Enterprise AI adoption as economic strategy: Bangladesh's startup ecosystem includes over 1,000 ventures, but the economic impact lies in enabling existing enterprises to adopt AI. Most micro, small, and medium enterprises operate on paper records, creating productivity improvement potential. In our neighbouring countries, government initiatives have moved thousands of small manufacturers online through subsidised tools and training programmes. China has equipped rural cooperatives with AI-powered crop advisory systems and demand forecasting tools through provincial development programmes.

Bangladesh can adapt these approaches through existing institutional networks. Chambers of commerce and industry associations already have established relationships with member companies. Enterprise adoption transforms productivity at scale. Data suggests that AI-powered inventory systems reduce working capital requirements for textile manufacturers while cutting stockout losses. Customer communication platforms handle max routine inquiries automatically, allowing staff to focus on complex problems. Supply chain forecasting algorithms prevent good amount of revenue losses that come from demand miscalculation during seasonal peaks. Specific implementations around the world already show immediate results.

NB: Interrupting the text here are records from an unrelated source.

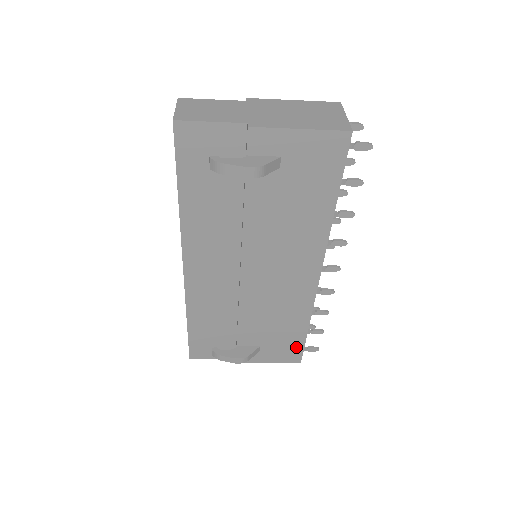
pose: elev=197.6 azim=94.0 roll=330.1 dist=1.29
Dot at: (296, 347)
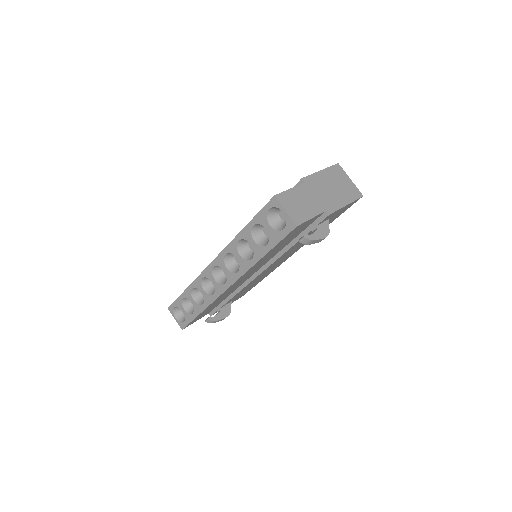
Dot at: (248, 290)
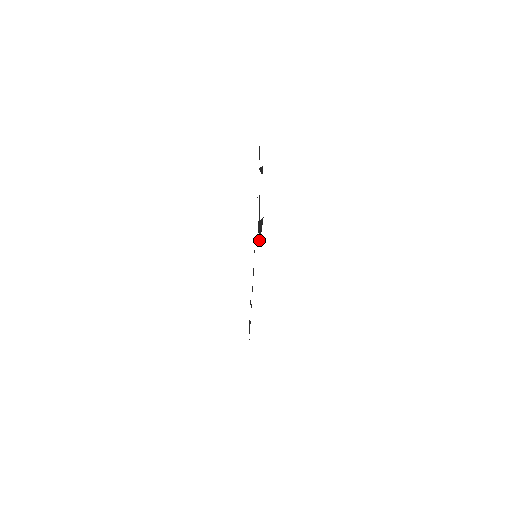
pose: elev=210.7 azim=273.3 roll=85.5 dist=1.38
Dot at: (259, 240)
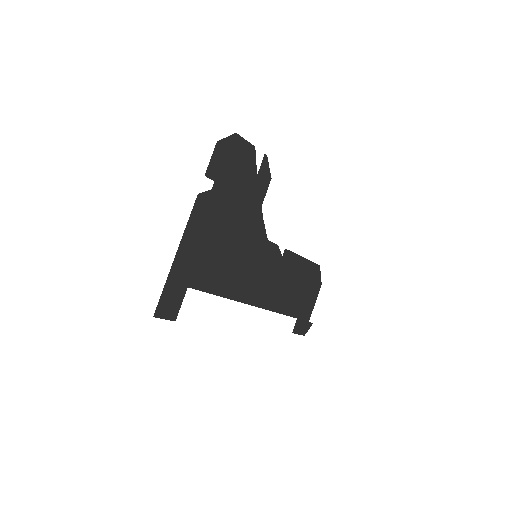
Dot at: (219, 252)
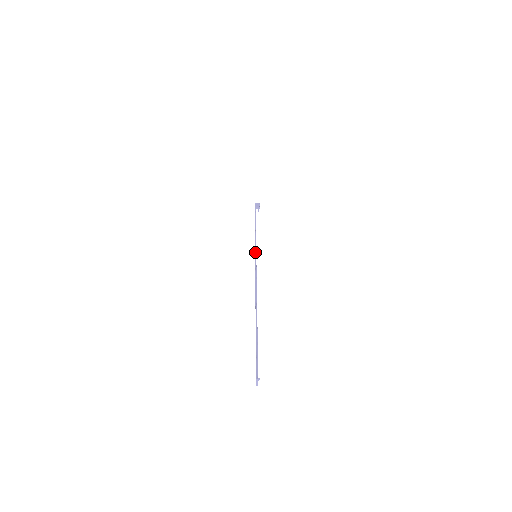
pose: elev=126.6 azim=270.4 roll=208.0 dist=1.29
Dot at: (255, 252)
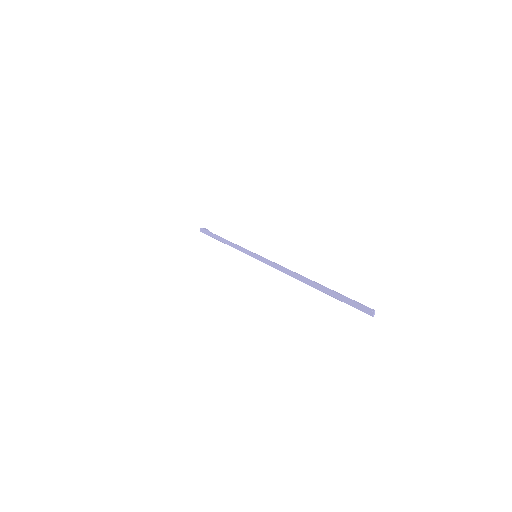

The integration advantage: The global pattern is clear to us. Companies like Freshworks, Samsara, and Xiaomi built billion-dollar businesses by embedding AI into domain-specific problems rather than competing on foundational research.

Bangladesh does possess some comparative advantages: a technically capable workforce comfortable with English and Bangla, competitive manufacturing costs, and domestic testing markets.

Time for national coordination: The window for establishing leadership in applied AI is closing soon. Countries which will be building expertise now in software integration, hardware deployment, and enterprise adoption will create advantage for the next AI world that will compound over time. Those that delay face importing solutions designed elsewhere rather than building local capabilities.

Bangladesh may not control the foundation models, but it can control how those models are applied. Building the integration capability now means shaping industries, creating jobs, and positioning local firms in global value chains. We require a coordinated national strategy aligning government policy, educational institutions, and private sector investment around these three domains. Foundation models belong to the Silicon Valleys, but the applications layer that determines how AI improves human productivity remains open for competition. The country that owns the integration between artificial intelligence and real-world problems will capture the economic benefits of the AI revolution. For Bangladesh, the choice is between building that integration capability now or watching others do it instead.